With the increase of video quantity on the Internet, multimedia information processing has been a focused topic in the recent years. Among the techniques for multimedia information processing, video summarization has become an important tool. Some successful approaches have been proposed by the researchers in multimedia community. In this thesis, we propose our novel video summarization algorithm, Video-MMR (Video Maximal Marginal Relevance) based on visual information by mimicking MMR (Maximal Marginal Relevance) in text summarization. Video-MMR is a generic algorithm regardless of the video genre and suitable for summarizing both a single video and a set of videos. Besides Video-MMR as our basis, we also develop our approaches as following:
1. Since in a video, visual information is only one of several cues, more variants of Video- MMR using multimedia cues are proposed by exploiting multimedia information such as text or audio. We extend Video-MMR to AV-MMR (Audio Video Maximal Marginal Relevance), Balanced AV-MMR, OB-MMR (Optimized Balanced Audio Video Maximal Marginal Relevance) and TV-MMR (Text Video Maximal Marginal Relevance). These multimedia MMR algorithms are generic algorithms which outperform Video-MMR if we take into account the text and audio information in the video.

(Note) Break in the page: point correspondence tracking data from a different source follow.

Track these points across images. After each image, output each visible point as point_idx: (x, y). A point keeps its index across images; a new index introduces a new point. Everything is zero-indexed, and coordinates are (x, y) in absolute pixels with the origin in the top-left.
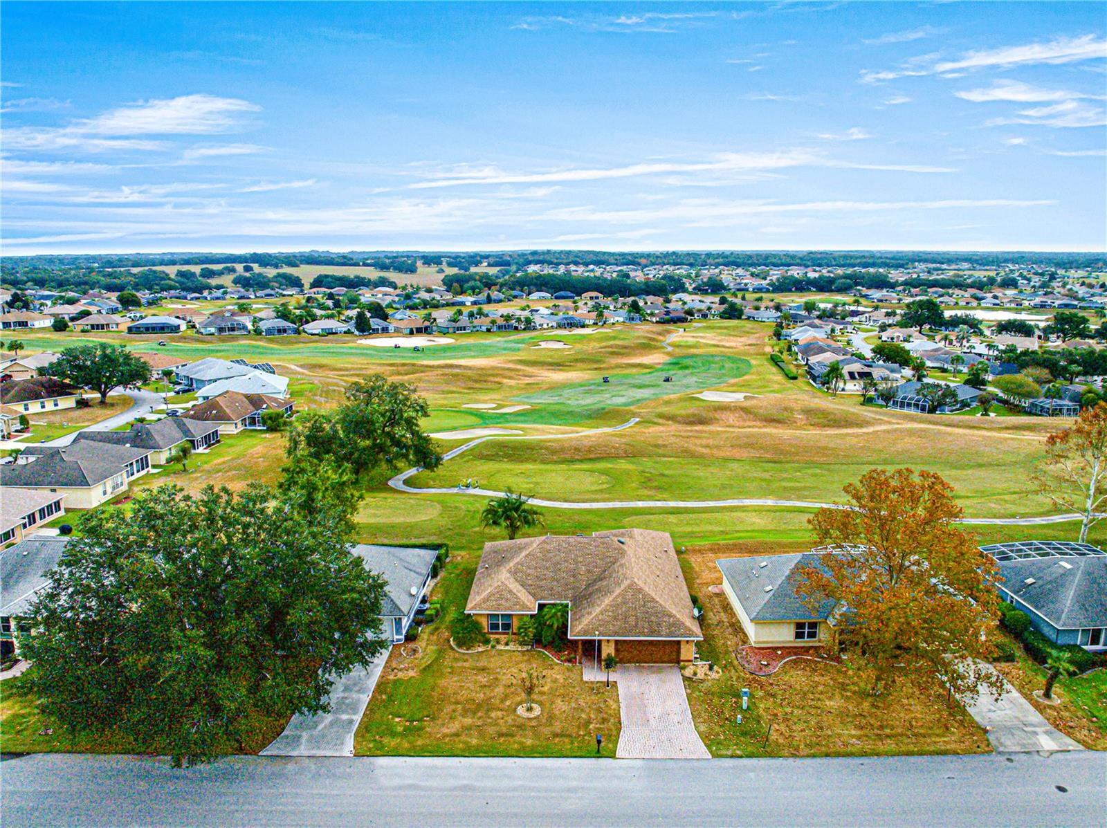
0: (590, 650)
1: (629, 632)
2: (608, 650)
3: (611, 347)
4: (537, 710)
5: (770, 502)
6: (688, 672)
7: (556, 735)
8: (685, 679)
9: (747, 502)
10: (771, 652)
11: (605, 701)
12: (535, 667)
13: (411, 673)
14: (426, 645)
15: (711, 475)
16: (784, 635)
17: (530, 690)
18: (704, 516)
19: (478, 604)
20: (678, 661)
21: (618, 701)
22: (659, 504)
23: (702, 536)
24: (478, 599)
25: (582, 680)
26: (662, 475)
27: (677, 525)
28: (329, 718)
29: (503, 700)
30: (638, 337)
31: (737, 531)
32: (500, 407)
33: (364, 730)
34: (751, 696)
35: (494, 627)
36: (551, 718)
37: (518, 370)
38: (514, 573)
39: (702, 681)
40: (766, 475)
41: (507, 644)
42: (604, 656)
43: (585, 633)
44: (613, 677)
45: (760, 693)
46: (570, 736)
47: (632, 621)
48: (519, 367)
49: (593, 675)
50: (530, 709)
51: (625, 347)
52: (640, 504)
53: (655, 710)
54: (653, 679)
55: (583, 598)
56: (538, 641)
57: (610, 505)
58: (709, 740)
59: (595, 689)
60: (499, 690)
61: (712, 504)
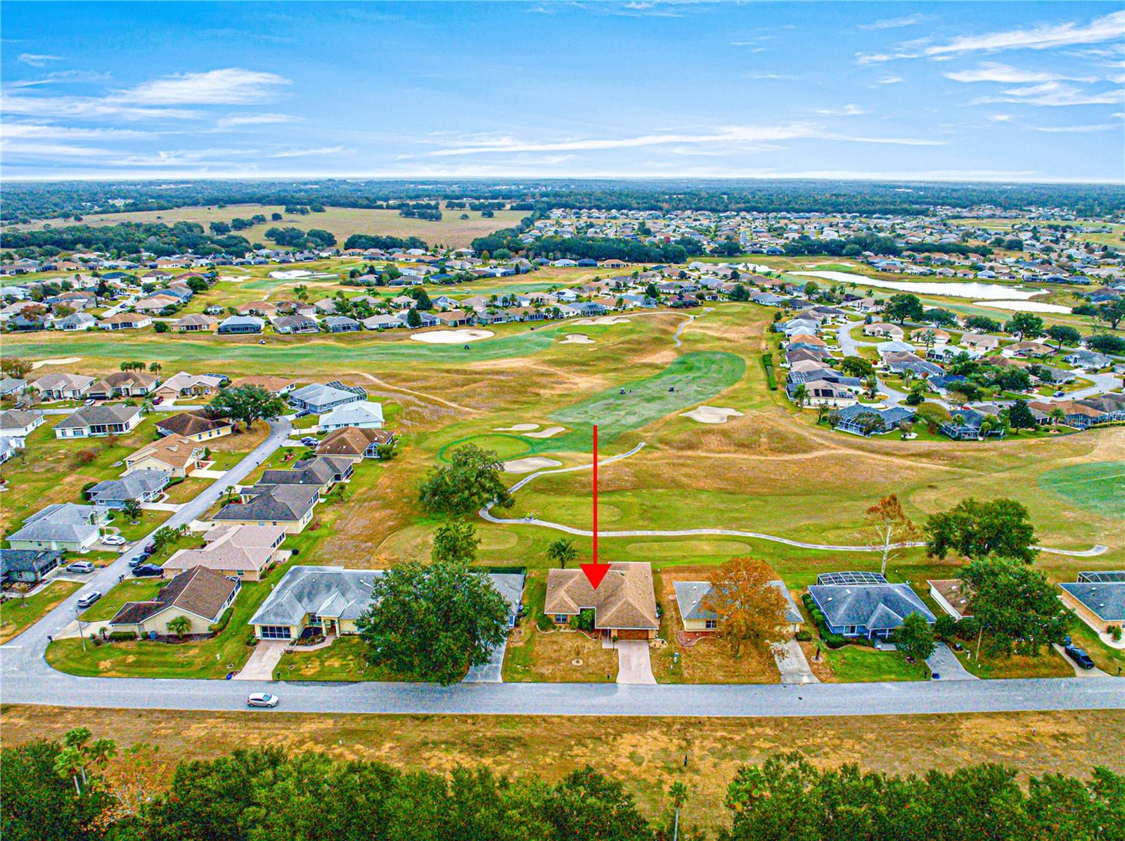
0: (606, 633)
1: (624, 625)
2: (614, 634)
3: (628, 342)
4: (581, 662)
5: (718, 532)
6: (652, 645)
7: (590, 674)
8: (651, 648)
9: (705, 532)
10: (694, 634)
11: (612, 658)
12: (579, 642)
13: (521, 644)
14: (525, 629)
15: (685, 506)
16: (701, 626)
17: (578, 653)
18: (675, 544)
19: (550, 609)
20: (647, 639)
21: (618, 658)
22: (649, 533)
23: (672, 559)
24: (550, 606)
25: (601, 647)
26: (655, 507)
27: (659, 551)
28: (488, 665)
29: (566, 657)
30: (652, 330)
31: (693, 556)
32: (542, 429)
33: (504, 671)
34: (679, 657)
35: (558, 620)
36: (588, 666)
37: (550, 375)
38: (567, 592)
39: (658, 649)
40: (722, 506)
41: (565, 629)
42: (612, 636)
43: (603, 625)
44: (616, 646)
45: (684, 655)
46: (596, 674)
47: (626, 620)
48: (552, 370)
49: (607, 645)
50: (578, 662)
51: (640, 343)
52: (638, 533)
53: (634, 662)
54: (635, 648)
55: (603, 606)
56: (580, 627)
57: (619, 534)
58: (658, 677)
59: (608, 652)
60: (563, 653)
61: (682, 533)
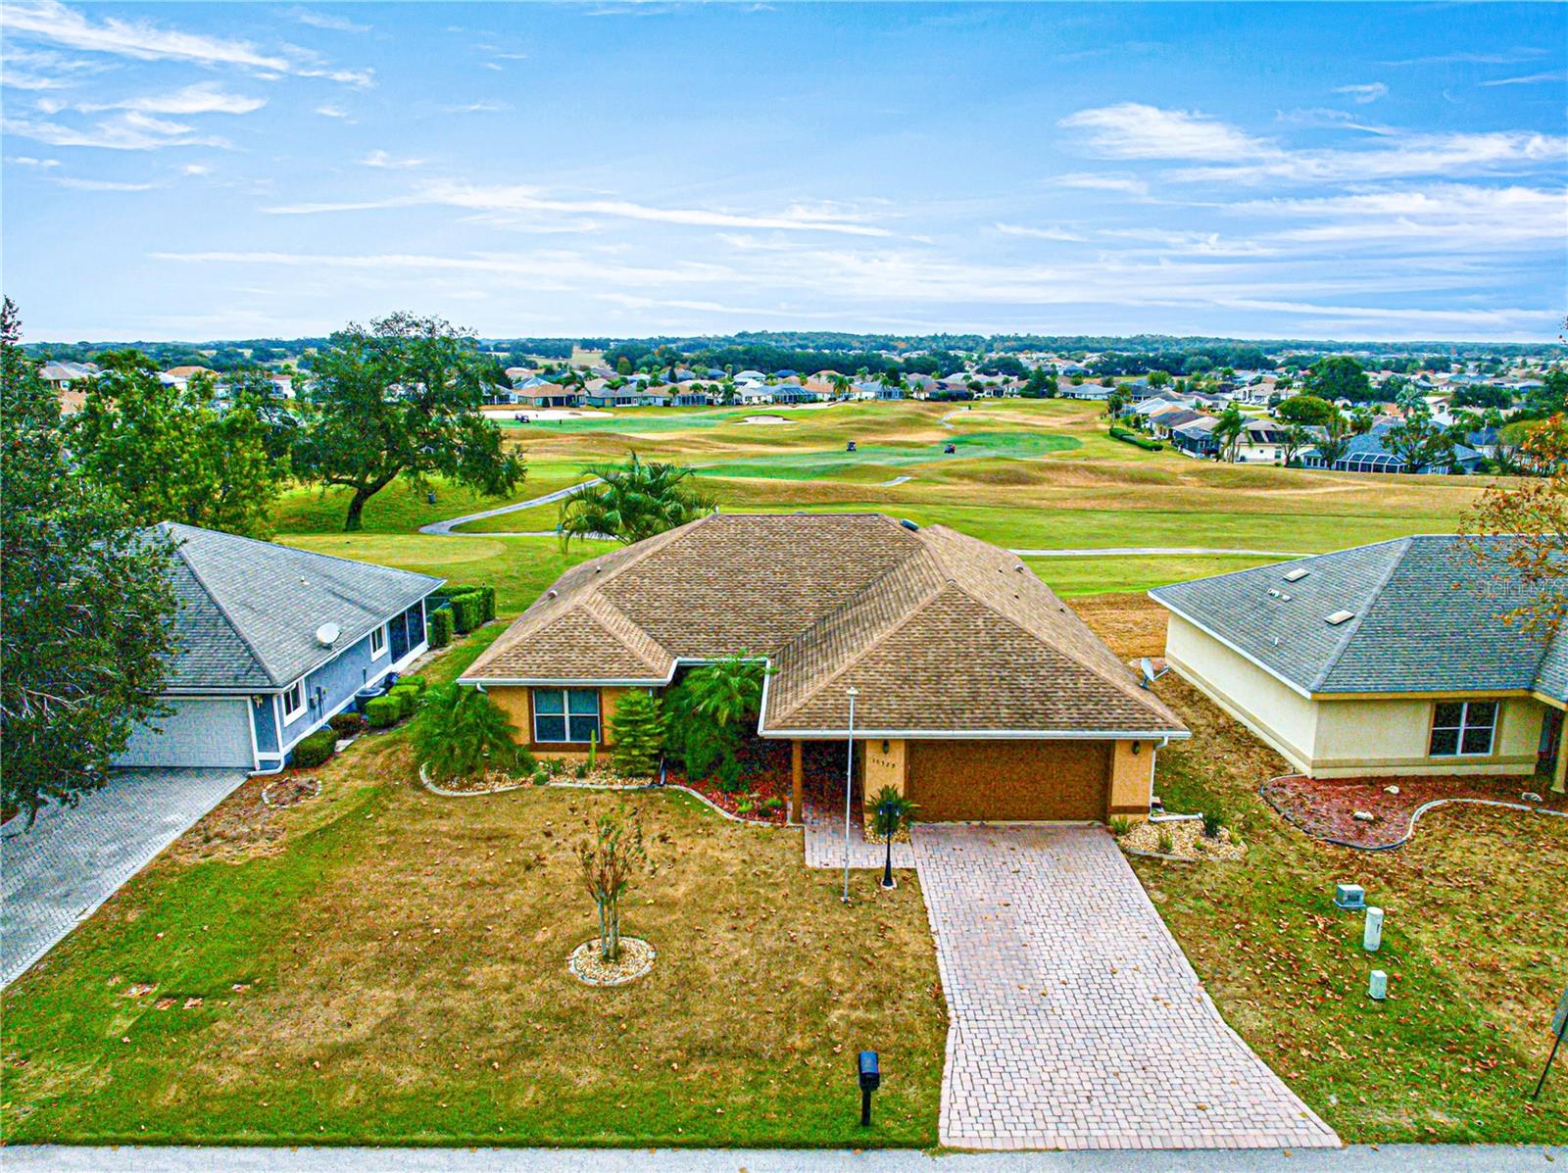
2: (884, 775)
6: (1143, 839)
7: (699, 1051)
11: (883, 929)
14: (345, 777)
16: (1401, 742)
18: (1069, 563)
20: (1103, 812)
21: (925, 929)
25: (802, 864)
26: (967, 521)
29: (528, 926)
30: (899, 414)
36: (686, 984)
38: (617, 593)
39: (1194, 866)
40: (1169, 525)
41: (582, 774)
42: (871, 791)
43: (813, 719)
44: (905, 855)
46: (752, 1053)
47: (958, 686)
49: (837, 851)
50: (614, 956)
51: (880, 424)
53: (1059, 958)
55: (807, 645)
56: (670, 764)
60: (524, 897)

2. Exploiting more multimedia cues is only one way to improve Video-MMR, and visual information is always the most important compared to acoustic and textual information. So in another way we overcome limits of Video-MMR and propose a refinement, Video-MMR2, by only exploiting visual information.
3. In addition to the summarization algorithms, we also optimize the presentation of video summaries, otherwise a good summary can be corrupted by a bad presentation. So we try optimizing a static summary containing keyframes and keywords by suggesting the number of frames and text grams, and dynamic summary composed of video segments by optimizing average duration of segments.
4. In the domain of video summarization, we need an evaluation measure for new approaches. Many current measures are based on human assessment, and the automatic evaluation method for video summaries is still an open problem. In this thesis we propose an approach, VERT (Video Evaluation by Relevant Threshold) mimicking the evaluation measures BLEU and ROUGE in text community to facilitate the automatic evaluation procedure with the help of only a few human assessments. We describe the details of all the approaches and present experimental results.
Therefore, a framework on video summarization is proposed, including an algorithm of video summarization using visual cue, its variants exploiting more multimedia cues, an optimization measure of summary presentation, and a new evaluation method of video summaries. It allows us to manage and browse multiple videos more efficiently.